─── Texte à lire
L’éducateur climatique : une nouvelle figure pour un défi complexe
L'éducateur climatique : une nouvelle figure pour un défi complexe
La crise climatique est un défi mondial qui exige de repenser en profondeur la façon dont nous vivons, travaillons et interagissons avec notre planète. Pour y faire face, il ne suffit pas de s’appuyer sur des solutions technologiques ou des politiques éloignées de la vie quotidienne. Ce qu’il faut, c’est une éducation capable d’impliquer les gens dans leur contexte le plus immédiat, en rendant la question du climat accessible, concrète et liée aux expériences de chacun. C’est dans ce contexte que s’inscrit le projet « Tiers-lieux climatiques », et en particulier la figure de l‘Educateur climatique.
──────
─── Données fournies
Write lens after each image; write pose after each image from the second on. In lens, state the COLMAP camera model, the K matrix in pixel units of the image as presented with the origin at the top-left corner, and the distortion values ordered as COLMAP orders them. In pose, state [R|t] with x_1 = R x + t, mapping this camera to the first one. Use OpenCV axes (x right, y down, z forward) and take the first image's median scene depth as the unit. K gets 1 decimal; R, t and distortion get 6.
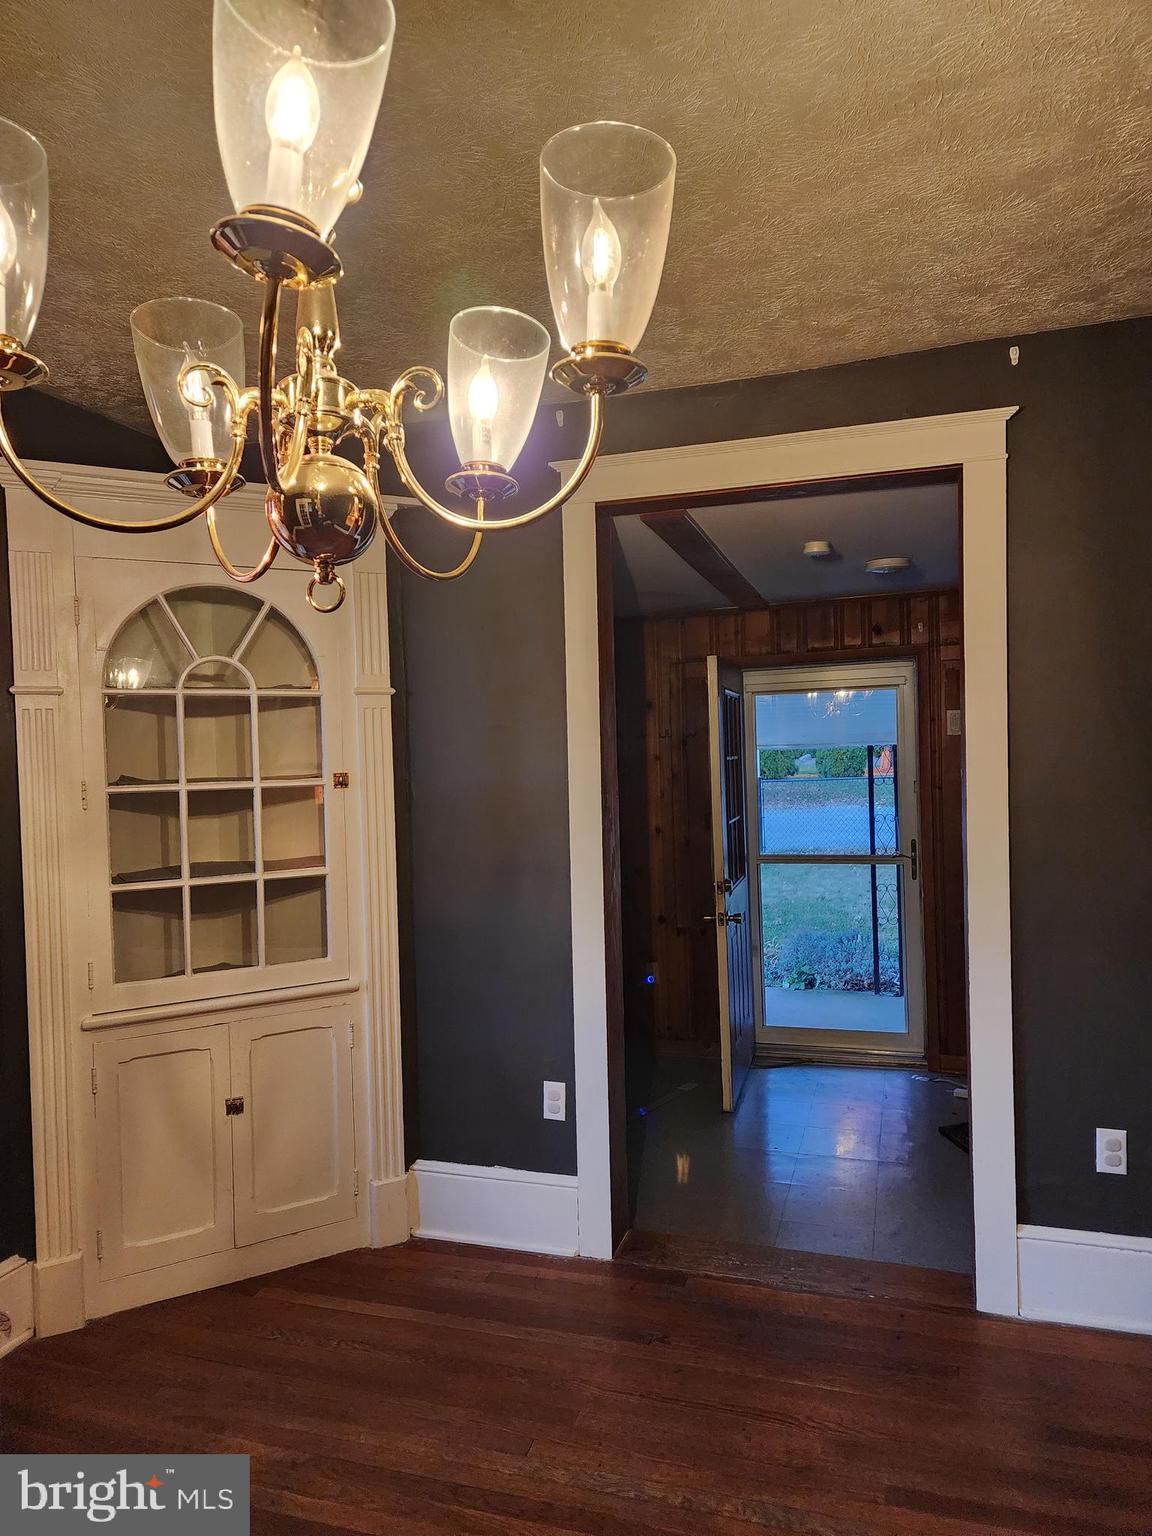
lens RADIAL K [[1001.7, 0, 574.8], [0, 1001.7, 740.0], [0, 0, 1]] dist [0.061734, -0.065234]
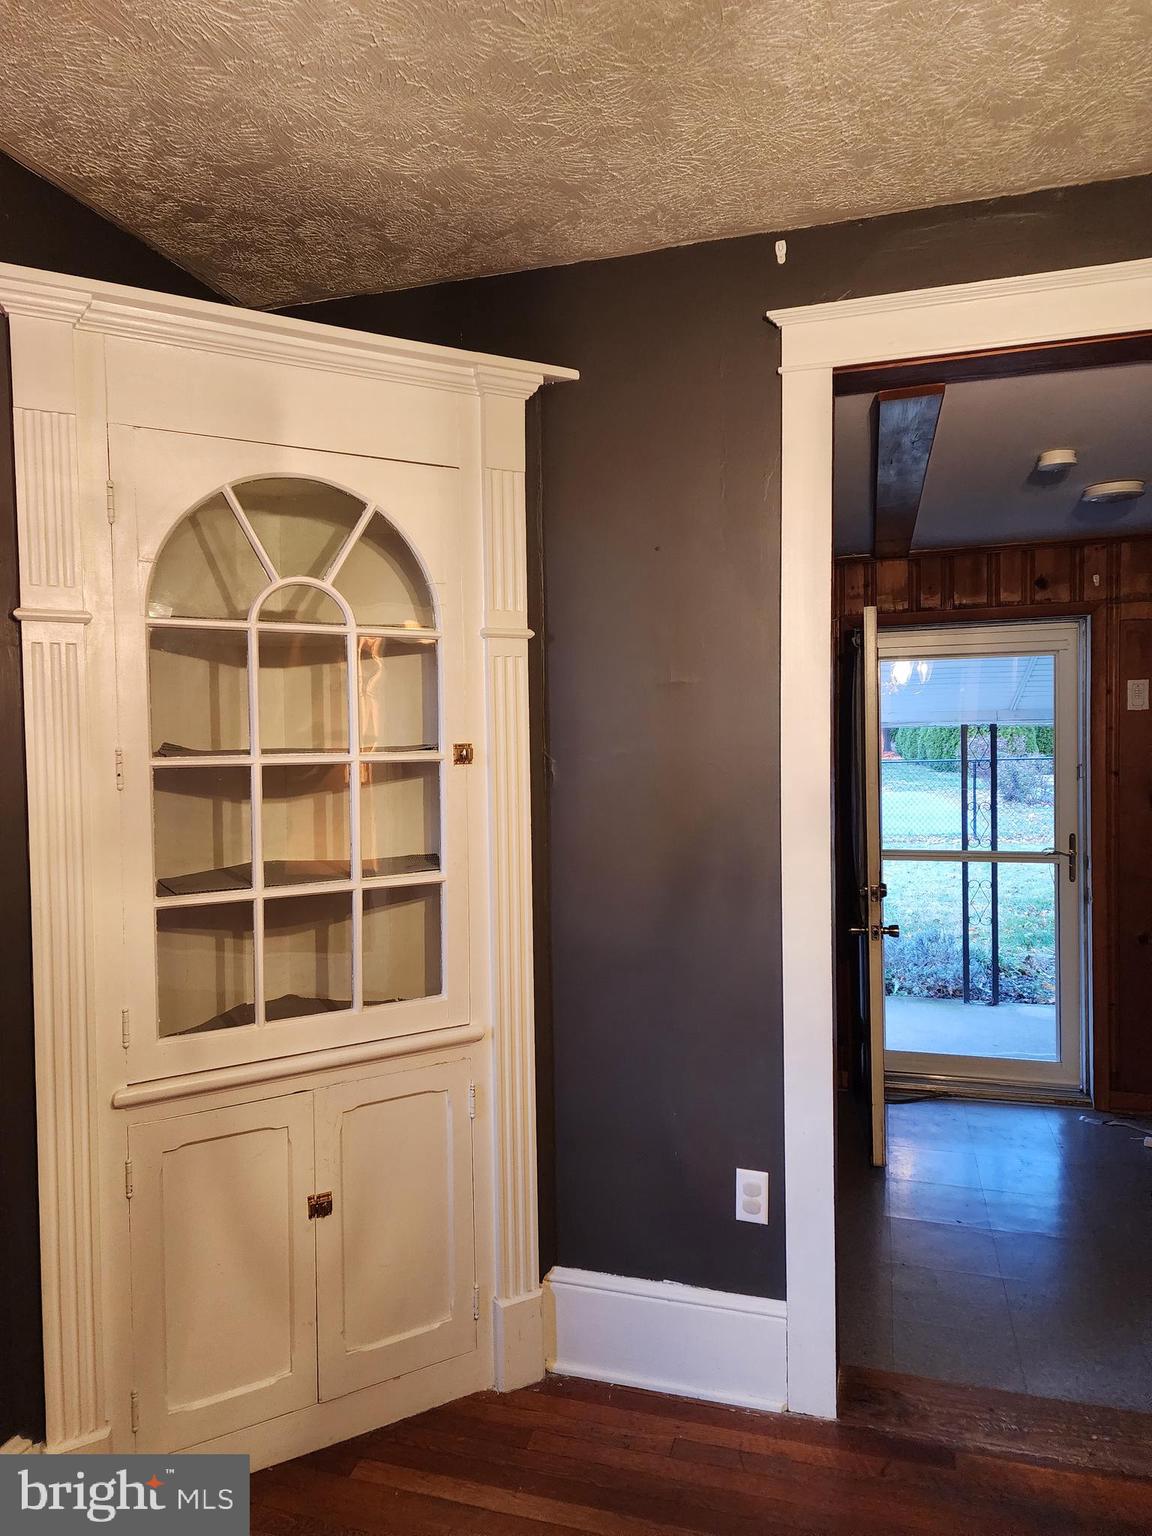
lens RADIAL K [[1017.1, 0, 579.0], [0, 1017.1, 726.6], [0, 0, 1]] dist [0.072383, -0.068633]
pose [[0.999854, 0.011748, 0.012387, -0.160317], [-0.011829, 0.999909, 0.006477, 0.014819], [-0.012309, -0.006622, 0.999902, 0.260778]]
──────
▸ Travail demandé:
Reprenez, s'il vous plaît, le texte sur l'éducateur climatique et poursuivez-le à partir de sa dernière phrase.

▸ Résultat de l'exercice:
L’éducateur climatique, du projet Climate Third Places, n’est pas seulement un expert en changement climatique ou en pédagogie. C’est un facilitateur du changement, une personne capable de faire le lien entre les connaissances techniques et scientifiques et les préoccupations et les aspirations des gens ordinaires. Son rôle est particulièrement important dans les « tiers lieux », ces espaces de socialisation et d’interaction informels tels que les cafés, les parcs publics ou les bibliothèques. C’est là, en dehors des contextes institutionnels et formels, que se nouent des relations de confiance et que s’ouvrent des possibilités de dialogue qui peuvent devenir un terreau fertile pour l’éducation climatique.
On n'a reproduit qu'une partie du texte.